◆ **Reading text**:
Appendix C: Assessment of LFI and HFI with respect to beams and calibration
Appendix C.1: LFI
Appendix C.1.1: Evaluation of φsky
The term φsky turns out to be small, but it is difficult to quantify because it requires a full convolution of a sky model with the full beam, and it is frequency dependent. We have performed a simplified simulation for a 70 GHz channel (LFI18M), and find values for φsky ranging between 0.05% and 0.2% throughout a full survey. More realistic simulations have been produced recently on an LFI 30 GHz channel (LFI27M), for both Survey 1 and Survey 2. We find:
Survey 1, ⟨ φsky ⟩ = 0.05%, 0.01% <φsky< 0.23%;
Survey 2, ⟨ φsky ⟩ = 0.06%, 0.01% <φsky< 1.11%.
(Differences between odd and even Surveys are to be expected, given the differences in scanning described in Planck Collaboration I 2014, Sect. 4.1.) These results are consistent with our preliminary findings, and indicate a typical value of φsky ≈ 0.05% at all Planck frequencies.
Appendix C.1.2: Evaluation of φD
We can estimate φD by taking average values of the convolutions involved in its definition in Eq. (B.12). The denominator ⟨ Pnominal ∗ D ⟩ = 3.35 mK is the dipole amplitude. To estimate ⟨ Pside ∗ D ⟩, we have computed the convolution of the LFI sidelobes, modelled with GRASP, with the dipole.
Note that φD contains the effects of both near and far sidelobes; however, it is the dipole modulation through the near sidelobes that contributes most to its value. Destriping removes the contribution from sidelobes nearly aligned with the spacecraft spin axis (such as the “primary spillover,” see Planck Collaboration I 2014), which produces a nearly constant offset for each pointing period. After destriping, we find that ⟨ Pside ∗ D ⟩ is approximately 3 μK at 70 GHz and 5 μK at 30 GHz, leading to ⟨ φD ⟩ ≈ 0.1% and ⟨ φD ⟩ ≈ 0.15%, respectively.
Figure C.1 shows the pixel histogram for a simulation where the value of φD was computed in every sky direction for an LFI 70 GHz channel. The median value, φD ≈ 0.16%, is in good agreement with our first-order estimate.
![]() |
Fig. C.1 φD for a simulation using a 70 GHz beam. |
In conclusion, the correction terms φD and φsky are of the same order (0.15% and 0.05%, respectively) and tend to cancel each other in Eq. (B.12), resulting in a net effect of ≈0.1% on the LFI calibrated map. For the 2013 release, we have not carried out a systematic simulation for all channels; rather we have assumed a conservative residual uncertainty of 0.2% in the LFI calibrated maps due to sidelobe convolution effects (Planck Collaboration V 2014, Table 8). More detailed analysis is planned for the 2014 release.

◆ **Photographed scenes with their lens parameters**:

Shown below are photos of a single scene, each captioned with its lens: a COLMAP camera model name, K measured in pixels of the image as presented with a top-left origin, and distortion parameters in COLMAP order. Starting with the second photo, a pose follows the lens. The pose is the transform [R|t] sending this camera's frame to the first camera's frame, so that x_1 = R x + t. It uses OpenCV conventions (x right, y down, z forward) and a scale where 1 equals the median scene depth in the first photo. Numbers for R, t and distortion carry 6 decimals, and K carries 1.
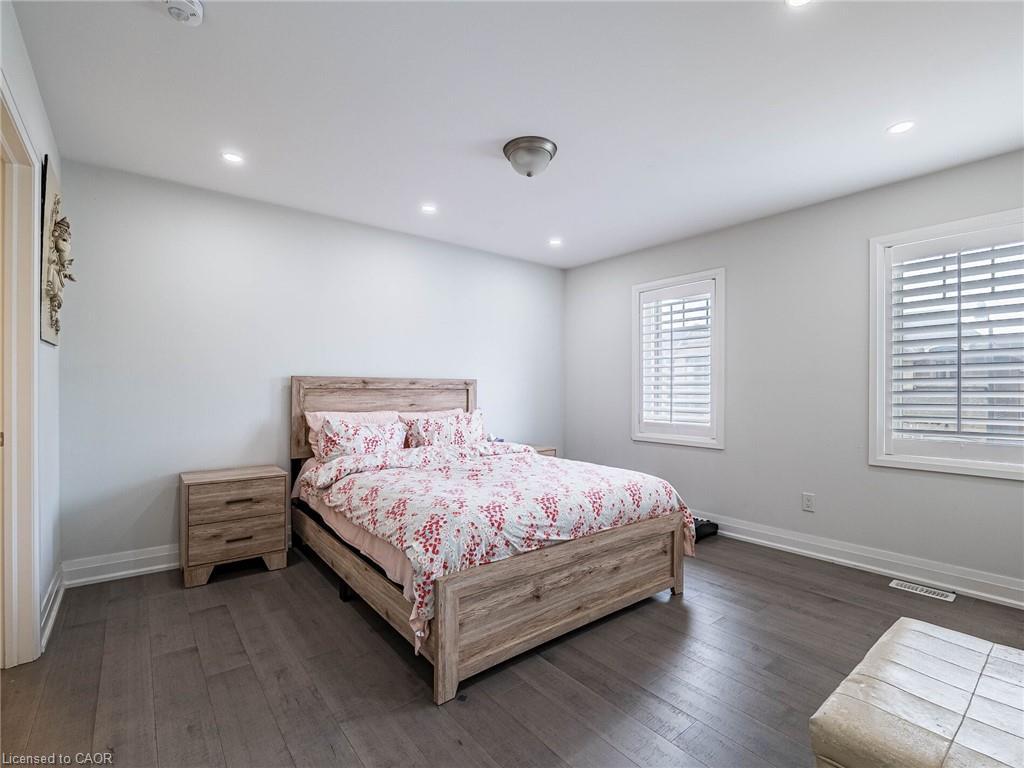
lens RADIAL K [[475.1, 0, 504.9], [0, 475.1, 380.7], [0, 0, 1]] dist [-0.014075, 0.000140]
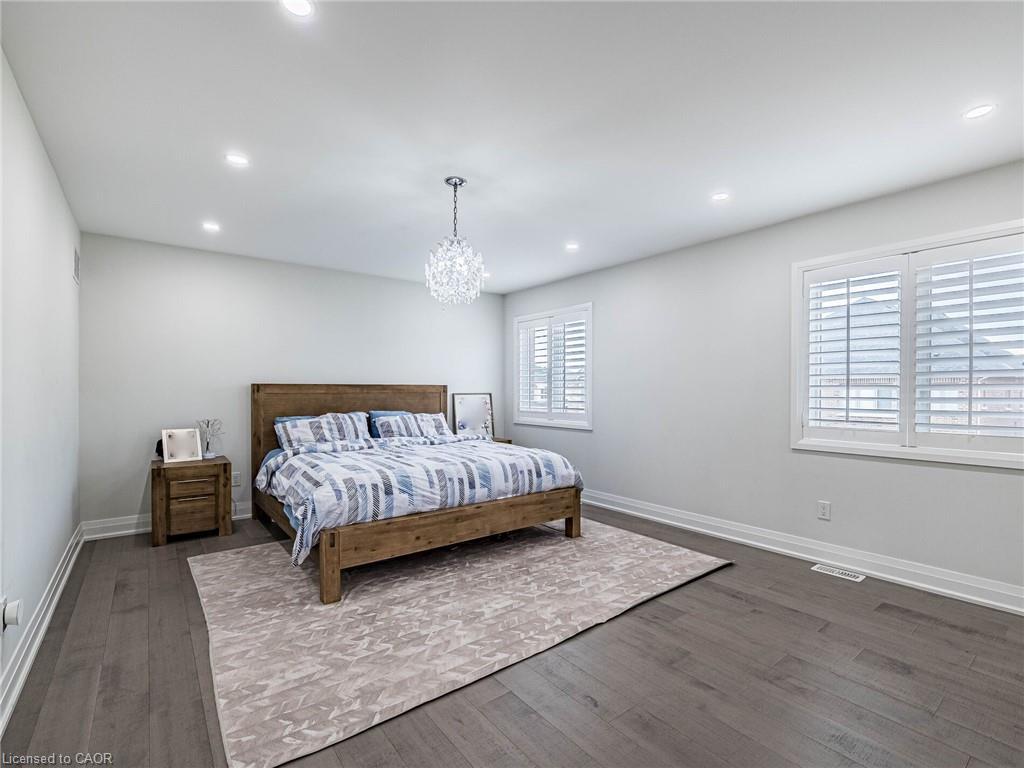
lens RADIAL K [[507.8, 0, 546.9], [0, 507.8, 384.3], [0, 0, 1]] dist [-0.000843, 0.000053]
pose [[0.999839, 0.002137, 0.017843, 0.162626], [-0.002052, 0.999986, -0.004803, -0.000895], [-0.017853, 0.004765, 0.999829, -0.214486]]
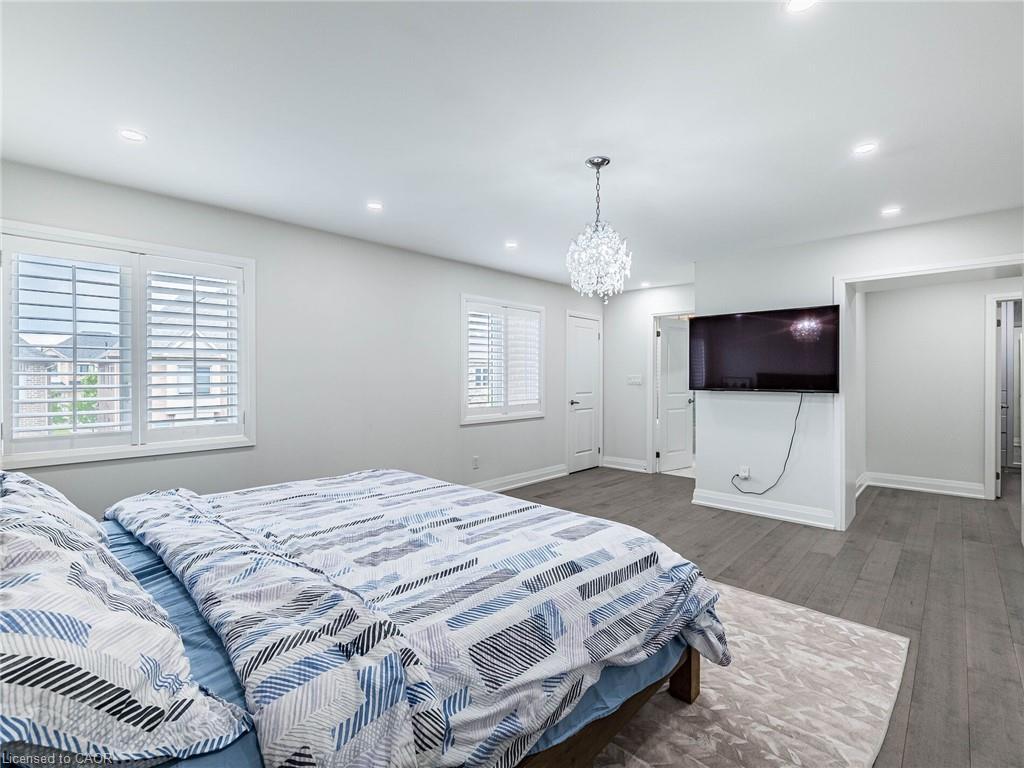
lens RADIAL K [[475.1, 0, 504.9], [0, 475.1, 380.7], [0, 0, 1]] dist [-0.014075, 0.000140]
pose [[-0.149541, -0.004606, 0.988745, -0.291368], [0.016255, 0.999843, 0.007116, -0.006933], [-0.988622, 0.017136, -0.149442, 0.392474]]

◆ **Exercises**:
• 1. In the appendix, what dipole amplitude is given for the denominator ⟨ Pnominal ∗ D ⟩?
• 2. Copy every line of the photographed-scene rows as they appear, leaving the pictures out.
The appendix and the rows have no connection to each other.

◆ **Exercise solutions**:
• 1. 3.35 mK

• 2.
Shown below are photos of a single scene, each captioned with its lens: a COLMAP camera model name, K measured in pixels of the image as presented with a top-left origin, and distortion parameters in COLMAP order. Starting with the second photo, a pose follows the lens. The pose is the transform [R|t] sending this camera's frame to the first camera's frame, so that x_1 = R x + t. It uses OpenCV conventions (x right, y down, z forward) and a scale where 1 equals the median scene depth in the first photo. Numbers for R, t and distortion carry 6 decimals, and K carries 1.
lens RADIAL K [[475.1, 0, 504.9], [0, 475.1, 380.7], [0, 0, 1]] dist [-0.014075, 0.000140]
lens RADIAL K [[507.8, 0, 546.9], [0, 507.8, 384.3], [0, 0, 1]] dist [-0.000843, 0.000053]
pose [[0.999839, 0.002137, 0.017843, 0.162626], [-0.002052, 0.999986, -0.004803, -0.000895], [-0.017853, 0.004765, 0.999829, -0.214486]]
lens RADIAL K [[475.1, 0, 504.9], [0, 475.1, 380.7], [0, 0, 1]] dist [-0.014075, 0.000140]
pose [[-0.149541, -0.004606, 0.988745, -0.291368], [0.016255, 0.999843, 0.007116, -0.006933], [-0.988622, 0.017136, -0.149442, 0.392474]]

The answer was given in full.